Alana Valentine 

Nellie Small: the trailblazing, cross-dressing cabaret star who Australia forgot

When women weren’t even allowed in Sydney’s pubs, Small was there singing the blues, dressed in a masculine suit. But her remarkable life was marred by racism and bigotry
  
  

Jazz singer, queer icon and show business legend Nellie Small in Sydney in August 1952. Born in 1900, she was known by the now creaky sobriquet ‘male impersonator’.
Jazz singer, queer icon and show business legend Nellie Small in Sydney in August 1952. Born in 1900, she was known by the now creaky sobriquet ‘male impersonator’. Photograph: Mitchell Library, State Library of New South Wales

Nellie Small knew how to rock a suit. There’s a photo of her, taken in 1954, standing on a small mobile stage in Sydney’s Castlereagh hotel, dressed in an immaculate bow tie and sporting close-cropped hair, singing her heart out to a room full of men, their middy glasses lined up in half-drunk rows. There are no women in the audience because they were not allowed in the public bar back then, or allowed to get a chequebook or apply for a mortgage. But here was a Black woman, of West Indian/Australian heritage, a verifiable star of the entertainment firmament, tearing up the room with her deep, growling voice full of honey and cinnamon, the piano accordion a sparkling accompaniment to her song.

Born in 1900, Small was a cross-dressing, jazz- and blues-singing, third-generation Australian entertainer, known by the now creaky sobriquet “male impersonator”. Her career began in the 1920s and flowered in the 30s and 40s. She was at the height of her glory in the 50s before her career trailed off in the 60s until she died of a lung disease in 1968.

“But why haven’t we heard of her?” I hear some people cry. Scratch the surface of Sydney and the memories of her are still there. But show business is never so much a straight line as it is a series of circles, and it’s never too late for a spectacular comeback.

Small was never any less than utterly forthright about the racism she experienced. In a 1953 interview in the Daily Telegraph she is quoted as saying: “I’m proud of my Australian birth. But I’d be much happier if more of my fellow countrymen would forget my skin color is different from theirs and sit down to hear my views on life and people.”

Many years ago when I spoke to jazz musician Jimmy Somerville, who toured with Small when she fronted the Port Jackson Jazz Band, he recalled how hotels refused to accommodate her and she could not pick up her mail at the Brisbane GPO. “Is it a she or a he?” columnist Jean Hull mused in the Arrow.

Humiliatingly, when Small returned to Australia after a triumphant tour of New Zealand in 1953, immigration officials insisted she fill in a visitor’s permit and threatened to send her back to Auckland unless she signed it, refusing to believe she was a citizen.

Trawl the archives or pick the brains of those who remember Small and you soon come across Edith Meggitt, Small’s Catholic manager with whom she lived for 20 years in North Sydney (also with Ted Meggitt, a furrier and Edith’s husband). A small woman with her hair in permanent waves around her ears, Edith is described in a 1952 People magazine article titled “The Gentleman is a Lady” as being “behind Nellie, urging, criticising and encouraging”. Routinely Edith is described as Small’s “unofficial” manager but I suspect that is as much to do with women not being credited with the chops to be an “official” manager as it is with any formal business arrangement between them. Frequently in articles about Small from the time, the journalist describes Edith as sitting in the front row of every Sydney show.

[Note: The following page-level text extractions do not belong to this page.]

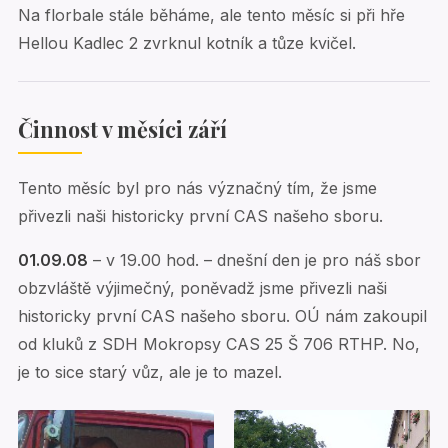
Na florbale stále běháme, ale tento měsíc si při hře
Hellou Kadlec 2 zvrknul kotník a tůze kvičel.
Činnost v měsíci září
Tento měsíc byl pro nás význačný tím, že jsme
přivezli naši historicky první CAS našeho sboru.
01.09.08
– v 19.00 hod. – dnešní den je pro náš sbor
obzvláště výjimečný, poněvadž jsme přivezli naši
historicky první CAS našeho sboru. OÚ nám zakoupil
od kluků z SDH Mokropsy CAS 25 Š 706 RTHP. No,
je to sice starý vůz, ale je to mazel.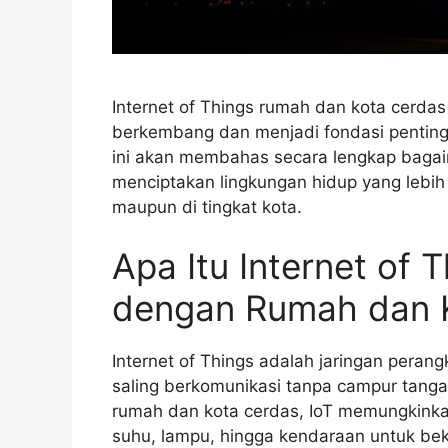
Internet of Things rumah dan kota cerd
berkembang dan menjadi fondasi penting d
ini akan membahas secara lengkap bagaim
menciptakan lingkungan hidup yang lebih
maupun di tingkat kota.
Apa Itu Internet of 
dengan Rumah dan 
Internet of Things adalah jaringan perang
saling berkomunikasi tanpa campur tang
rumah dan kota cerdas, IoT memungkinkan
suhu, lampu, hingga kendaraan untuk beke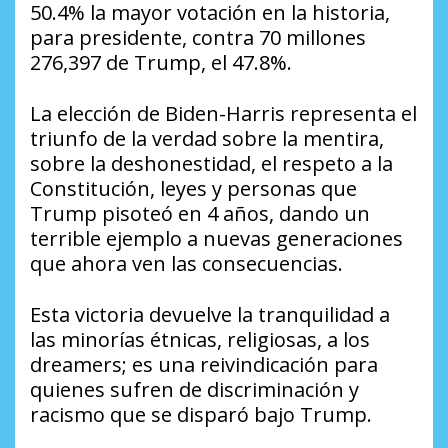
50.4% la mayor votación en la historia,
para presidente, contra 70 millones
276,397 de Trump, el 47.8%.
La elección de Biden-Harris representa el
triunfo de la verdad sobre la mentira,
sobre la deshonestidad, el respeto a la
Constitución, leyes y personas que
Trump pisoteó en 4 años, dando un
terrible ejemplo a nuevas generaciones
que ahora ven las consecuencias.
Esta victoria devuelve la tranquilidad a
las minorías étnicas, religiosas, a los
dreamers; es una reivindicación para
quienes sufren de discriminación y
racismo que se disparó bajo Trump.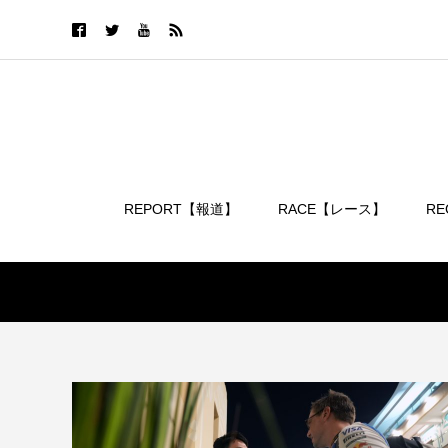
REPORT【報道】
RACE【レース】
R
ログイン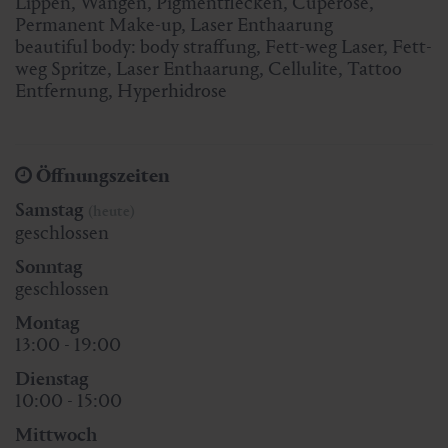
Lippen, Wangen, Pigmentflecken, Cuperose,
Permanent Make-up, Laser Enthaarung
beautiful body: body straffung, Fett-weg Laser, Fett-
weg Spritze, Laser Enthaarung, Cellulite, Tattoo
Entfernung, Hyperhidrose
Öffnungszeiten
Samstag
(heute)
geschlossen
Sonntag
geschlossen
Montag
13:00 - 19:00
Dienstag
10:00 - 15:00
Mittwoch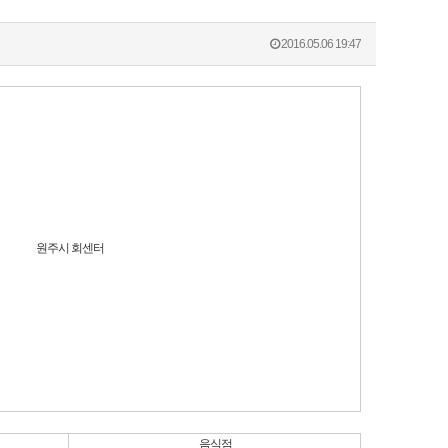
2016.05.06 19:47
원주시 회센터
음식점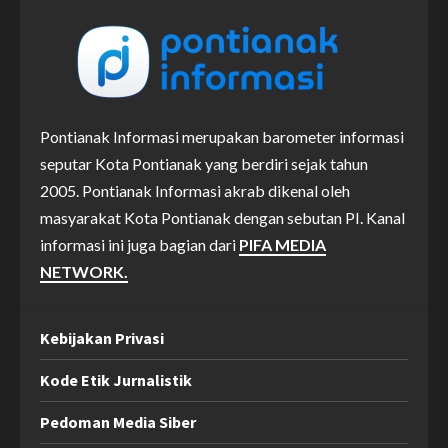
Pontianak Informasi merupakan barometer informasi
seputar Kota Pontianak yang berdiri sejak tahun
2005. Pontianak Informasi akrab dikenal oleh
masyarakat Kota Pontianak dengan sebutan PI. Kanal
informasi ini juga bagian dari
PIFA MEDIA
NETWORK.
Kebijakan Privasi
Kode Etik Jurnalistik
Pedoman Media Siber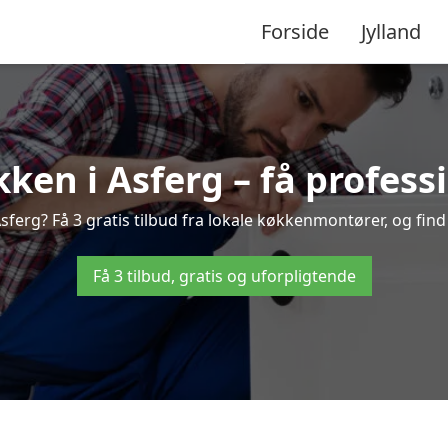
Forside
Jylland
ken i Asferg – få professi
ferg? Få 3 gratis tilbud fra lokale køkkenmontører, og find d
Få 3 tilbud, gratis og uforpligtende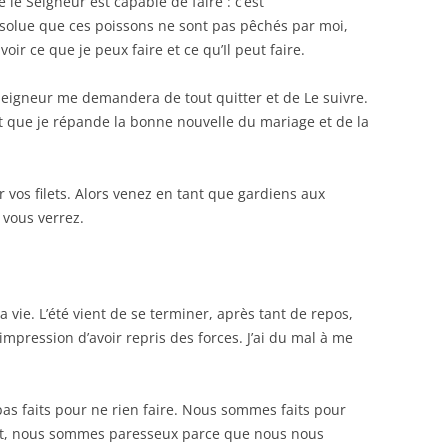
 le Seigneur est capable de faire : c’est
absolue que ces poissons ne sont pas pêchés par moi,
voir ce que je peux faire et ce qu’Il peut faire.
Seigneur me demandera de tout quitter et de Le suivre.
et que je répande la bonne nouvelle du mariage et de la
r vos filets. Alors venez en tant que gardiens aux
 vous verrez.
vie. L’été vient de se terminer, après tant de repos,
l’impression d’avoir repris des forces. J’ai du mal à me
as faits pour ne rien faire. Nous sommes faits pour
nt, nous sommes paresseux parce que nous nous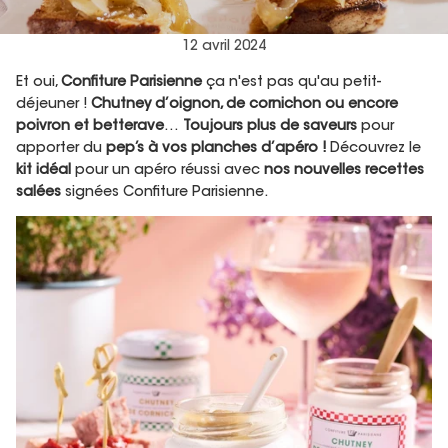
12 avril 2024
Et oui,
Confiture Parisienne
ça n'est pas qu'au petit-
déjeuner !
Chutney d’oignon, de cornichon ou encore
poivron et betterave
…
Toujours plus de saveurs
pour
apporter du
pep’s à vos planches d’apéro !
Découvrez le
kit idéal
pour un apéro réussi avec
nos nouvelles recettes
salées
signées Confiture Parisienne.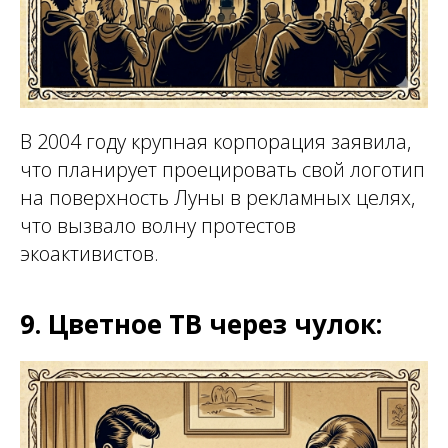
В 2004 году крупная корпорация заявила,
что планирует проецировать свой логотип
на поверхность Луны в рекламных целях,
что вызвало волну протестов
экоактивистов.
9. Цветное ТВ через чулок: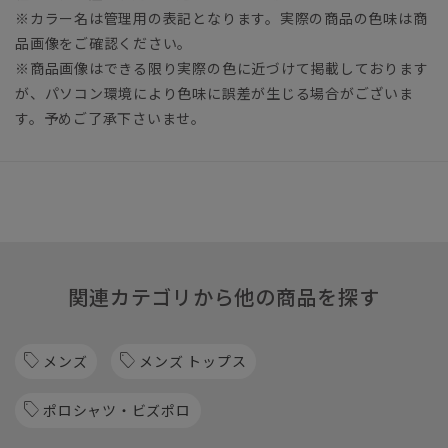
※カラー名は管理用の表記となります。実際の商品の色味は商
品画像をご確認ください。
※商品画像はできる限り実際の色に近づけて掲載しております
が、パソコン環境により色味に誤差が生じる場合がございま
す。予めご了承下さいませ。
関連カテゴリから他の商品を探す
メンズ
メンズ トップス
ポロシャツ・ビズポロ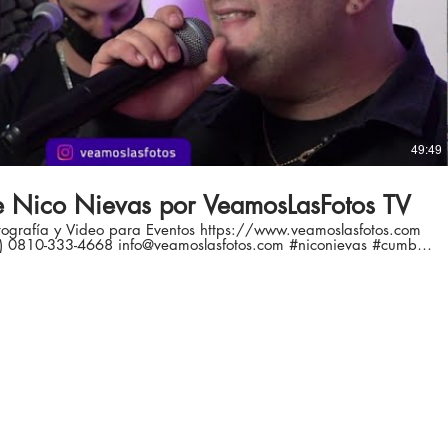
49:49
e Nico Nievas por VeamosLasFotos TV
grafía y Video para Eventos https://www.veamoslasfotos.com
slasfotos.com #niconievas #cumbia
#concierto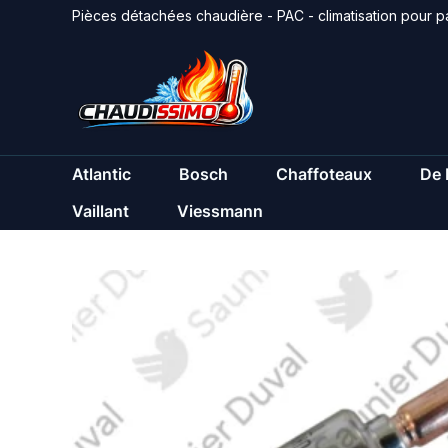
Aller
Pièces détachées chaudière - PAC - climatisation pour pa
au
contenu
Atlantic
Bosch
Chaffoteaux
De 
Vaillant
Viessmann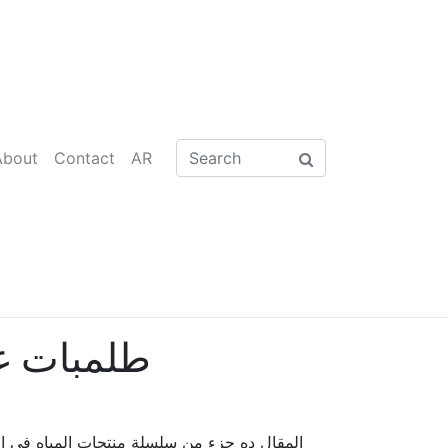
About
Contact
AR
طلمبات غ
المقال ده جزء من سلسلة منتجات المياه في ال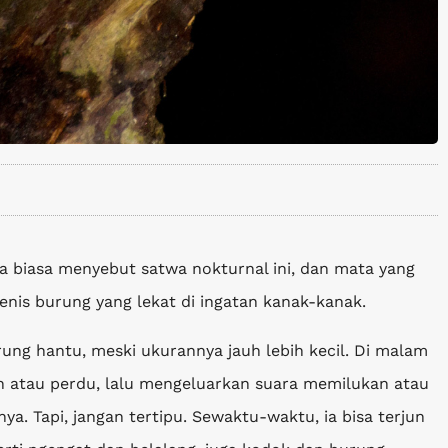
 biasa menyebut satwa nokturnal ini, dan mata yang
jenis burung yang lekat di ingatan kanak-kanak.
ng hantu, meski ukurannya jauh lebih kecil. Di malam
ah atau perdu, lalu mengeluarkan suara memilukan atau
. Tapi, jangan tertipu. Sewaktu-waktu, ia bisa terjun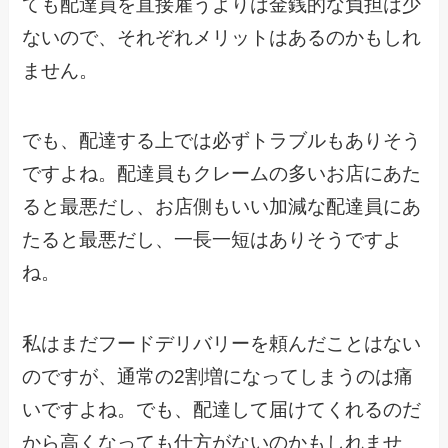
ても配達員を直接雇うよりは金銭的な負担は少
ないので、それぞれメリットはあるのかもしれ
ません。
でも、配達する上では必ずトラブルもありそう
ですよね。配達員もクレームの多いお店にあた
ると最悪だし、お店側もいい加減な配達員にあ
たると最悪だし、一長一短はありそうですよ
ね。
私はまだフードデリバリーを頼んだことはない
のですが、通常の2割増になってしまうのは痛
いですよね。でも、配達して届けてくれるのだ
から高くなっても仕方がないのかもしれませ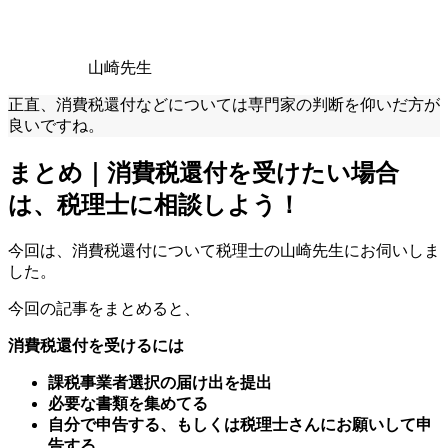
山崎先生
正直、消費税還付などについては専門家の判断を仰いだ方が
良いですね。
まとめ｜消費税還付を受けたい場合
は、税理士に相談しよう！
今回は、消費税還付について税理士の山崎先生にお伺いしま
した。
今回の記事をまとめると、
消費税還付を受けるには
課税事業者選択の届け出を提出
必要な書類を集めてる
自分で申告する、もしくは税理士さんにお願いして申
告する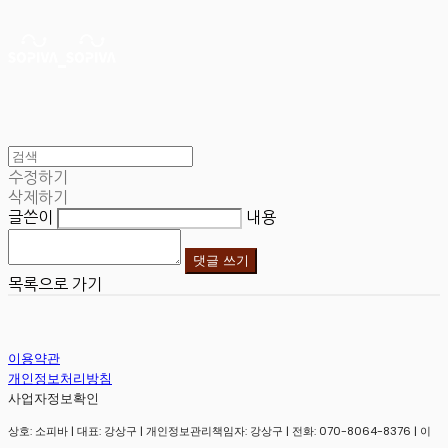
수정하기
삭제하기
글쓴이
내용
댓글 쓰기
목록으로 가기
이용약관
개인정보처리방침
사업자정보확인
상호: 소피바 | 대표: 강상구 | 개인정보관리책임자: 강상구 | 전화: 070-8064-8376 | 이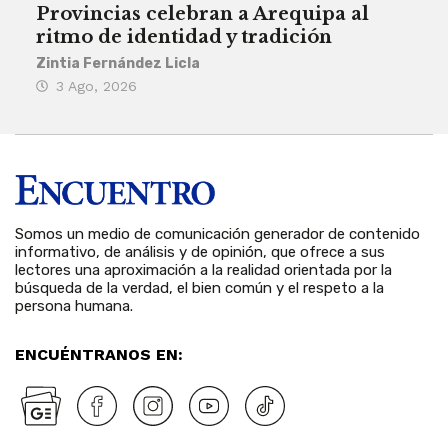
Provincias celebran a Arequipa al
Civ
ritmo de identidad y tradición
des
Zintia Fernández Licla
Zint
3 Ago, 2026
27
Somos un medio de comunicación generador de contenido
informativo, de análisis y de opinión, que ofrece a sus
lectores una aproximación a la realidad orientada por la
búsqueda de la verdad, el bien común y el respeto a la
persona humana.
ENCUÉNTRANOS EN: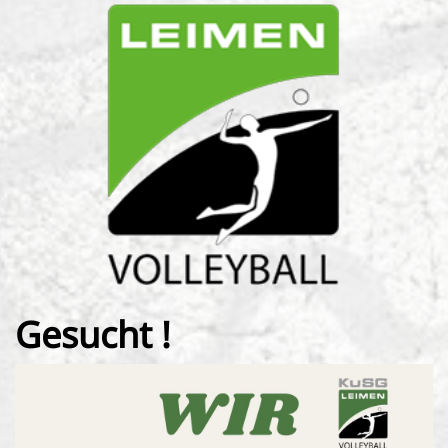
Gesucht !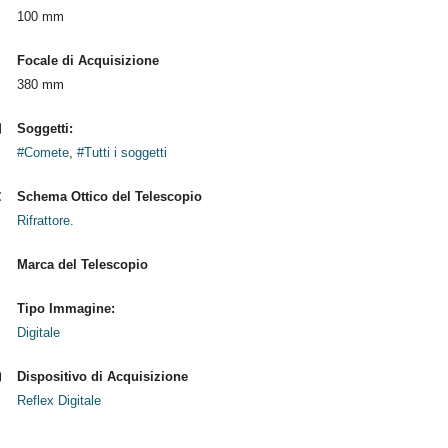
100 mm
Focale di Acquisizione
380 mm
Soggetti:
#Comete
,
#Tutti i soggetti
Schema Ottico del Telescopio
Rifrattore.
Marca del Telescopio
Tipo Immagine:
Digitale
Dispositivo di Acquisizione
Reflex Digitale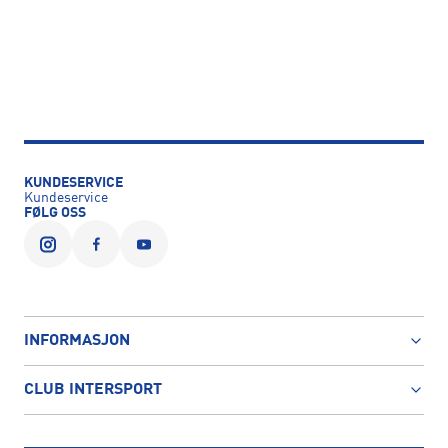
KUNDESERVICE
Kundeservice
FØLG OSS
INFORMASJON
CLUB INTERSPORT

The photographs of Small and Edith “at home” will put a radiant smile on the face of anyone who loves pure camp. In one photo in the New South Wales State Library archives, Small is pictured in a crisp shirt and silk tie, smoking as she reads a hardcover book titled Curious Habits and Strange Beliefs of Civilized Man. Edith sits demurely in the background, flanked by floral curtains and a portrait, one supposes, of her husband. Susan Sontag’s definition, 10 years later, of pure camp as “dead serious … the essential element is seriousness, a seriousness that fails”, describes the scenario to perfection.

Miss Nellie Small. Before her time, of her time, inspiring at any time. Queer icon. Black icon. Trouper. Show business legend. It was the entertainer Bobby Limb, whom I interviewed back in 1991, who told me that when a variety show was lacking sufficient oomph to really swing, the catchcry would be “Send For Nellie!” So that’s what I’ve called our cabaret about Small’s life, which features Darktown Strutters Ball, Lydia the Tattooed Lady and Stormy Weather – all songs she may have crooned – and is co-curated with African Australian hip-hop artist Kween G. At last, Nellie Small’s time has come along.